Task details - Rewrite the text of every item below, substituting "Laufrad" for each occurrence of "Vorderrad" and keeping everything else the same. Leave the pictures out of your answer.

Items from a data source:
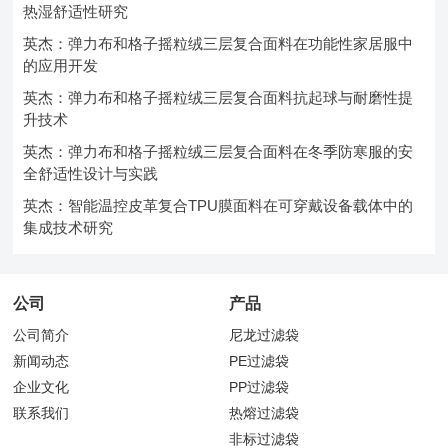
热湿舒适性研究
英杰：弹力布和格子摇粒绒三层复合面料在功能性家居服中
的应用开发
英杰：弹力布和格子摇粒绒三层复合面料抗起球与耐磨性提
升技术
英杰：弹力布和格子摇粒绒三层复合面料在冬季防寒服的安
全舒适性设计与实践
英杰：智能温控皮革复合TPU膜面料在可穿戴设备载体中的
集成技术研究
公司
产品
公司简介
尼龙过滤袋
新闻动态
PE过滤袋
企业文化
PP过滤袋
联系我们
热熔过滤袋
非标过滤袋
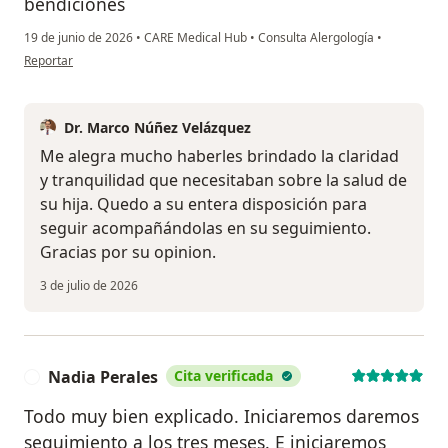
bendiciones
19 de junio de 2026
•
CARE Medical Hub
•
Consulta Alergología
•
en opinión del usuario Lily Yáñez
Reportar
Dr. Marco Núñez Velázquez
Me alegra mucho haberles brindado la claridad
y tranquilidad que necesitaban sobre la salud de
su hija. Quedo a su entera disposición para
seguir acompañándolas en su seguimiento.
Gracias por su opinion.
3 de julio de 2026
Nadia Perales
Cita verificada
N
Todo muy bien explicado. Iniciaremos daremos
seguimiento a los tres meses. E iniciaremos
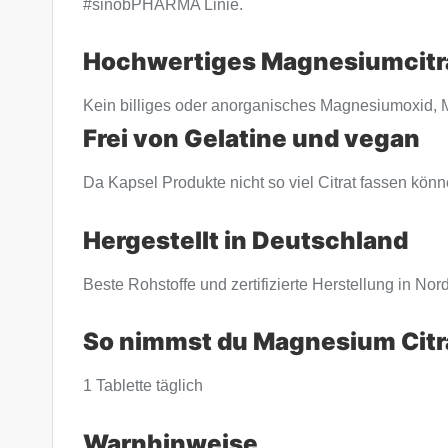
#sinobPHARMA Linie.
Hochwertiges Magnesiumcitr
Kein billiges oder anorganisches Magnesiumoxid,
Frei von Gelatine und vegan
Da Kapsel Produkte nicht so viel Citrat fassen kön
Hergestellt in Deutschland
Beste Rohstoffe und zertifizierte Herstellung in Nor
So nimmst du Magnesium Citrat
1 Tablette täglich
Warnhinweise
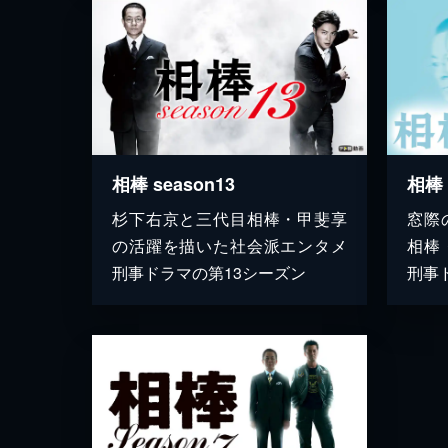
相棒 season13
相棒 
杉下右京と三代目相棒・甲斐享
窓際
の活躍を描いた社会派エンタメ
相棒
刑事ドラマの第13シーズン
刑事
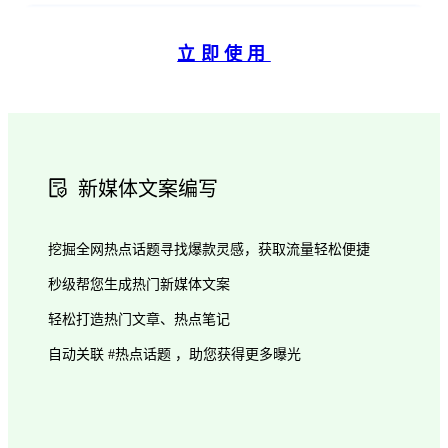
立即使用
新媒体文案编写
挖掘全网热点话题寻找爆款灵感，获取流量轻松便捷
秒级帮您生成热门新媒体文案
轻松打造热门文章、热点笔记
自动关联 #热点话题 ，助您获得更多曝光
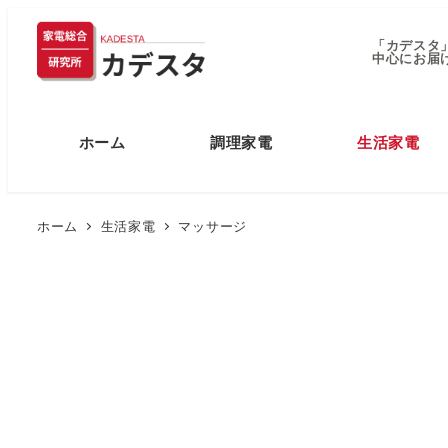
「カデスタ
中心にお届
ホーム
調理家電
生活家電
ホーム
生活家電
マッサージ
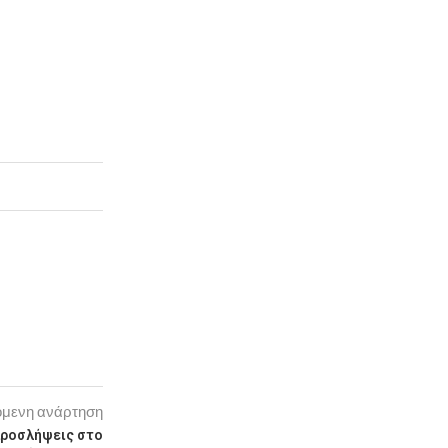
μενη ανάρτηση
προσλήψεις στο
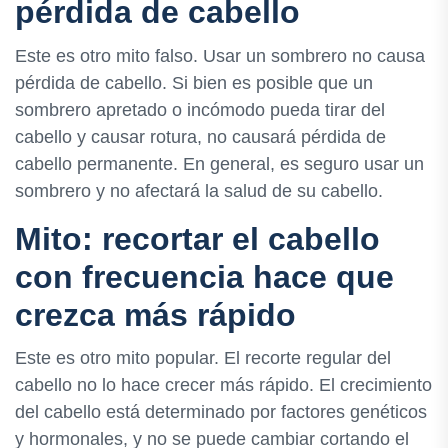
pérdida de cabello
Este es otro mito falso. Usar un sombrero no causa
pérdida de cabello. Si bien es posible que un
sombrero apretado o incómodo pueda tirar del
cabello y causar rotura, no causará pérdida de
cabello permanente. En general, es seguro usar un
sombrero y no afectará la salud de su cabello.
Mito: recortar el cabello
con frecuencia hace que
crezca más rápido
Este es otro mito popular. El recorte regular del
cabello no lo hace crecer más rápido. El crecimiento
del cabello está determinado por factores genéticos
y hormonales, y no se puede cambiar cortando el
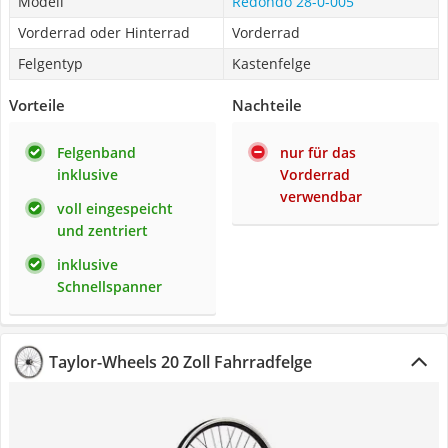
Modell
Redondo 28-0-005
Vorderrad oder Hinterrad
Vorderrad
Felgentyp
Kastenfelge
Vorteile
Nachteile
Felgenband
nur für das
inklusive
Vorderrad
verwendbar
voll eingespeicht
und zentriert
inklusive
Schnellspanner
Taylor-Wheels 20 Zoll Fahrradfelge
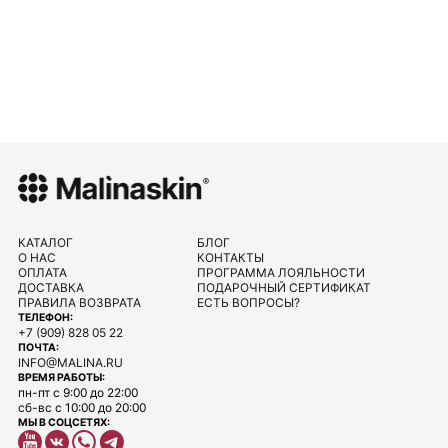
КАТАЛОГ
БЛОГ
О НАС
КОНТАКТЫ
ОПЛАТА
ПРОГРАММА ЛОЯЛЬНОСТИ
ДОСТАВКА
ПОДАРОЧНЫЙ СЕРТИФИКАТ
ПРАВИЛА ВОЗВРАТА
ЕСТЬ ВОПРОСЫ?
ТЕЛЕФОН:
+7 (909) 828 05 22
ПОЧТА:
INFO@MALINA.RU
ВРЕМЯ РАБОТЫ:
пн-пт с 9:00 до 22:00
сб-вс с 10:00 до 20:00
МЫ В СОЦСЕТЯХ:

Answer box -
热湿舒适性研究
英杰：弹力布和格子摇粒绒三层复合面料在功能性家居服中
的应用开发
英杰：弹力布和格子摇粒绒三层复合面料抗起球与耐磨性提
升技术
英杰：弹力布和格子摇粒绒三层复合面料在冬季防寒服的安
全舒适性设计与实践
英杰：智能温控皮革复合TPU膜面料在可穿戴设备载体中的
集成技术研究
公司
产品
公司简介
尼龙过滤袋
新闻动态
PE过滤袋
企业文化
PP过滤袋
联系我们
热熔过滤袋
非标过滤袋
bendiciones
19 de junio de 2026
•
CARE Medical Hub
•
Consulta Alergología
•
en opinión del usuario Lily Yáñez
Reportar
Dr. Marco Núñez Velázquez
Me alegra mucho haberles brindado la claridad
y tranquilidad que necesitaban sobre la salud de
su hija. Quedo a su entera disposición para
seguir acompañándolas en su seguimiento.
Gracias por su opinion.
3 de julio de 2026
Nadia Perales
Cita verificada
N
Todo muy bien explicado. Iniciaremos daremos
seguimiento a los tres meses. E iniciaremos
#sinobPHARMA Linie.
Hochwertiges Magnesiumcitr
Kein billiges oder anorganisches Magnesiumoxid,
Frei von Gelatine und vegan
Da Kapsel Produkte nicht so viel Citrat fassen kön
Hergestellt in Deutschland
Beste Rohstoffe und zertifizierte Herstellung in Nor
So nimmst du Magnesium Citrat
1 Tablette täglich
Warnhinweise
相棒 season13
相棒 
杉下右京と三代目相棒・甲斐享
窓際
の活躍を描いた社会派エンタメ
相棒
刑事ドラマの第13シーズン
刑事
立即使用
新媒体文案编写
挖掘全网热点话题寻找爆款灵感，获取流量轻松便捷
秒级帮您生成热门新媒体文案
轻松打造热门文章、热点笔记
自动关联 #热点话题 ，助您获得更多曝光
「カデスタ
中心にお届
ホーム
調理家電
生活家電
ホーム
生活家電
マッサージ
μενη ανάρτηση
προσλήψεις στο
pérdida de cabello
Este es otro mito falso. Usar un sombrero no causa
pérdida de cabello. Si bien es posible que un
sombrero apretado o incómodo pueda tirar del
cabello y causar rotura, no causará pérdida de
cabello permanente. En general, es seguro usar un
sombrero y no afectará la salud de su cabello.
Mito: recortar el cabello
con frecuencia hace que
crezca más rápido
Este es otro mito popular. El recorte regular del
cabello no lo hace crecer más rápido. El crecimiento
del cabello está determinado por factores genéticos
y hormonales, y no se puede cambiar cortando el
Modell
Redondo 28-0-005
Laufrad oder Hinterrad
Laufrad
Felgentyp
Kastenfelge
Vorteile
Nachteile
Felgenband
nur für das
inklusive
Laufrad
verwendbar
voll eingespeicht
und zentriert
inklusive
Schnellspanner
Taylor-Wheels 20 Zoll Fahrradfelge
КАТАЛОГ
БЛОГ
О НАС
КОНТАКТЫ
ОПЛАТА
ПРОГРАММА ЛОЯЛЬНОСТИ
ДОСТАВКА
ПОДАРОЧНЫЙ СЕРТИФИКАТ
ПРАВИЛА ВОЗВРАТА
ЕСТЬ ВОПРОСЫ?
ТЕЛЕФОН:
+7 (909) 828 05 22
ПОЧТА:
INFO@MALINA.RU
ВРЕМЯ РАБОТЫ:
пн-пт с 9:00 до 22:00
сб-вс с 10:00 до 20:00
МЫ В СОЦСЕТЯХ:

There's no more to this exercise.